## TASK SET
1. In the glycerolysis analysis passage, which software and version were used to determine the optimal conditions?
2. Write the next part of the glycerolysis kinetics passage, starting after equation (2).

## SUPPLIED PASSAGE
===

Statistical analysis

By the analysis of variance (ANOVA), regression analysis, and plotting of contour curves, the optimal conditions that maximize the TAGs conversion of the ROO, as well as the effectiveness of the lipase immobilization, were determined using the software Statistica®, version 11.0 (Statsoft Inc., Tulsa, USA), considering a significance level of 95% (p < 0.05).

Kinetic parameters

From the conditions that returned the best conversion results of the feedstock, tests were performed to evaluate the kinetics of the considered system (in this particular stage for a reaction time of 9 h/540 min). Using the well-established Ping-Pong Bi-Bi mechanism (Eqs. 1, 2, 3, 4, 5, and 6), in addition to considering the hydrolysis reactions involved (Eqs. 7, 8, 9, and 10), mathematical modeling was evaluated to estimate the kinetic parameters as well as the order of the reaction. In the kinetic mathematical modeling of the ROO glycerolysis reaction, the following elementary reactions were considered:

$${\text{TAG}}+\mathrm{E }\begin{array}{c}\stackrel{{{\text{K}}}_{1}}{\to }\\ \underset{{{\text{K}}}_{-1}}{\leftarrow }\end{array}\mathrm{ E}-{\text{TAG}}$$
(1)
$${\text{E}}-\mathrm{TAG }\stackrel{{{\text{K}}}_{2}}{\to }\mathrm{ DAG}+\mathrm{ E}-{\text{FFA}}$$
(2)

===

(Stored data entries)

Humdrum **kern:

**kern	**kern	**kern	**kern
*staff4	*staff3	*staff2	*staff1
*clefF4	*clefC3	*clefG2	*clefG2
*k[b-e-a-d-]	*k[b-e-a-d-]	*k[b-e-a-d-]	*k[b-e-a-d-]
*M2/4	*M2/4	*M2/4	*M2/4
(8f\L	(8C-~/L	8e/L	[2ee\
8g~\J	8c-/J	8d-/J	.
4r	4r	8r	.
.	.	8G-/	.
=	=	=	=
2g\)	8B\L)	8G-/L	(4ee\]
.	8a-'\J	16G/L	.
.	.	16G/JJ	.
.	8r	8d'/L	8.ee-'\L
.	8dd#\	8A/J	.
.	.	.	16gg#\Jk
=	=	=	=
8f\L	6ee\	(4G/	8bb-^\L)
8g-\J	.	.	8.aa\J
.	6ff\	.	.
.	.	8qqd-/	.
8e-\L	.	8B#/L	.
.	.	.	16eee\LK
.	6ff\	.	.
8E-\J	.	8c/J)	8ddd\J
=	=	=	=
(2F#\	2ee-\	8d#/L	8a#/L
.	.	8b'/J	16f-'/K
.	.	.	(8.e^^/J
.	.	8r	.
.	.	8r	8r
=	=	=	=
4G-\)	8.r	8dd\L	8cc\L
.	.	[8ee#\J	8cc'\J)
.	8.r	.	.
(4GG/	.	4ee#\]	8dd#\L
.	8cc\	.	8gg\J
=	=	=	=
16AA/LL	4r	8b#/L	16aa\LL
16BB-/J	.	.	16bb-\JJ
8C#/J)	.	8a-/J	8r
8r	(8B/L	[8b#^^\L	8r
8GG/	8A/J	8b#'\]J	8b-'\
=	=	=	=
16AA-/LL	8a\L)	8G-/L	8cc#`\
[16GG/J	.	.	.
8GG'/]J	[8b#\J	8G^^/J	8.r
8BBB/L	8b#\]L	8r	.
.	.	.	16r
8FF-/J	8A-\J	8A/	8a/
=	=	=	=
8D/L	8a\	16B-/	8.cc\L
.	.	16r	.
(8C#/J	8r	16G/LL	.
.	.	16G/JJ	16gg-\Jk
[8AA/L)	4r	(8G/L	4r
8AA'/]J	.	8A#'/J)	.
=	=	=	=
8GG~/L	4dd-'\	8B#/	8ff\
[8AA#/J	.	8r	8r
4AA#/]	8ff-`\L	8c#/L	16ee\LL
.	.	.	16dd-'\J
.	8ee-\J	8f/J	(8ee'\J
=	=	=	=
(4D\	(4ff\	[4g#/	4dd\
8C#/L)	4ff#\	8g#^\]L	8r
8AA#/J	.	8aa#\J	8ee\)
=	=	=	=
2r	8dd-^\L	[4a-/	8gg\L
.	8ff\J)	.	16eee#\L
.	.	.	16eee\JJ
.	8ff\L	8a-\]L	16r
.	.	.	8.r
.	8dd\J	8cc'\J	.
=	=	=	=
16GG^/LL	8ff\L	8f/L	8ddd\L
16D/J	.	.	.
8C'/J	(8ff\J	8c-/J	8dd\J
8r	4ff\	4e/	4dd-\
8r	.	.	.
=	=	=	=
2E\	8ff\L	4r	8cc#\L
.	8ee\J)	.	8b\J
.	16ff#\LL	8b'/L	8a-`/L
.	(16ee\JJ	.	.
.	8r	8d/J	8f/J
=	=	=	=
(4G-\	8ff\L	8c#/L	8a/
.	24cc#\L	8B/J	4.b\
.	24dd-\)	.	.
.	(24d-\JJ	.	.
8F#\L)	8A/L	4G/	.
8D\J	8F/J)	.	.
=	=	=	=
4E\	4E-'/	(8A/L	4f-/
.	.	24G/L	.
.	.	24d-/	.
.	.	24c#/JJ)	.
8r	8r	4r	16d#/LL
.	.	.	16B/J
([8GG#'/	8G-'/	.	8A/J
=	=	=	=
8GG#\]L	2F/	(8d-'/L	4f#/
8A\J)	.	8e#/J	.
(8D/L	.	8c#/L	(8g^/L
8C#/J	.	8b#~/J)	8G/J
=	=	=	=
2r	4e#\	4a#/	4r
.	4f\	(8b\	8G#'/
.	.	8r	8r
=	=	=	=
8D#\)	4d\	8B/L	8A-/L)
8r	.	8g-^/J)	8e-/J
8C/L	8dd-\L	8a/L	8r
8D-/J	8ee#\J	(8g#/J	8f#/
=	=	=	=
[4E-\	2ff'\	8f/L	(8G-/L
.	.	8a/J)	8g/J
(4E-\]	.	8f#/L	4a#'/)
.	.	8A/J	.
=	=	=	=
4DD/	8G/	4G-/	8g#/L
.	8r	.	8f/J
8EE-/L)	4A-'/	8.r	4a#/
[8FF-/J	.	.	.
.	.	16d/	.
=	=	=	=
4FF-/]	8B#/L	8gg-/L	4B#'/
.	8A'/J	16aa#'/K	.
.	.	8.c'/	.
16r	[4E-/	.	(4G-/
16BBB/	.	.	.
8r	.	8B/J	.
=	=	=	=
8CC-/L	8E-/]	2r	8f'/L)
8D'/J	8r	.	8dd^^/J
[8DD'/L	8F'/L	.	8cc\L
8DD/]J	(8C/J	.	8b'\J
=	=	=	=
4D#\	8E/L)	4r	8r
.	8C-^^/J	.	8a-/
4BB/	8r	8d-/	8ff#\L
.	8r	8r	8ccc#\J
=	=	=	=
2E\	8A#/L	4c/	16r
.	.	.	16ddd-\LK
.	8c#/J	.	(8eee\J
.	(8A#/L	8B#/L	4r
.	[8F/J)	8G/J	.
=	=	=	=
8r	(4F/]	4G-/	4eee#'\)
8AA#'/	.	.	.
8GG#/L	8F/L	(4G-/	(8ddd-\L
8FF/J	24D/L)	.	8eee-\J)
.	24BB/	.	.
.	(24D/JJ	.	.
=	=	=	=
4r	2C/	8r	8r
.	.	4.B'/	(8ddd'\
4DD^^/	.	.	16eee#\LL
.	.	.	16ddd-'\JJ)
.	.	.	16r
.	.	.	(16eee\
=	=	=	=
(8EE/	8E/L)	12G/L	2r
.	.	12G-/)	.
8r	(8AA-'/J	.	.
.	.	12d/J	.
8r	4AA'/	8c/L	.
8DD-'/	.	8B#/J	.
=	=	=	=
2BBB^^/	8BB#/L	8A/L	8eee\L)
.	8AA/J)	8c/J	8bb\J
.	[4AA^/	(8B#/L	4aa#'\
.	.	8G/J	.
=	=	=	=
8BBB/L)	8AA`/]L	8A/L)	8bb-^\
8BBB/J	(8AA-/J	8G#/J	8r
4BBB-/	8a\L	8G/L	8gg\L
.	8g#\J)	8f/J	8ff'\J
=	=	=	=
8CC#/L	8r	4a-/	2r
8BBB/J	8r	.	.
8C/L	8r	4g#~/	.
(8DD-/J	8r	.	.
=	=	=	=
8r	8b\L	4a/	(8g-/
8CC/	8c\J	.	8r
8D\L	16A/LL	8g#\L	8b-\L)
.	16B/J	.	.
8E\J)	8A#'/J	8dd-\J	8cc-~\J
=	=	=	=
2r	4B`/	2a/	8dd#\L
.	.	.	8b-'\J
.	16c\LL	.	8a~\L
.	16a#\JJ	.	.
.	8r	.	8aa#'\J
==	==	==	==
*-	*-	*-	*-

===

## RESPONSES BY TASK
1. Statistica®, version 11.0 (Statsoft Inc., Tulsa, USA).

2.
$${\text{E}}-\mathrm{FFA }+{\text{G}}\begin{array}{c}\stackrel{{{\text{K}}}_{3}}{\to }\\ \underset{{{\text{K}}}_{-3}}{\leftarrow }\end{array}\mathrm{ E}-{\text{FFA}}-{\text{G}}$$
(3)
$${\text{E}}-{\text{FFA}}-{\text{G}}\stackrel{{{\text{K}}}_{4}}{\to }\mathrm{ MAG}+{\text{E}}$$
(4)
$${\text{DAG}}+\mathrm{E }\begin{array}{c}\stackrel{{{\text{K}}}_{5}}{\to }\\ \underset{{{\text{K}}}_{-5}}{\leftarrow }\end{array}\mathrm{ E}-{\text{DAG}}$$
(5)
$${\text{E}}-{\text{DAG}}\stackrel{{{\text{K}}}_{6}}{\to }\mathrm{ MAG}+{\text{E}}-{\text{FFA}}$$
(6)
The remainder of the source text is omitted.